* **What you need to do**:
Omit the images, then output each of the records below exactly.

━━━━━━

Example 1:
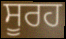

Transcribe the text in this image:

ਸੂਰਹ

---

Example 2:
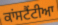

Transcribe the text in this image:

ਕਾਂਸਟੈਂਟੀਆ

━━━━━━

* **Expected answer**:
Example 1:

Transcribe the text in this image:

ਸੂਰਹ

---

Example 2:

Transcribe the text in this image:

ਕਾਂਸਟੈਂਟੀਆ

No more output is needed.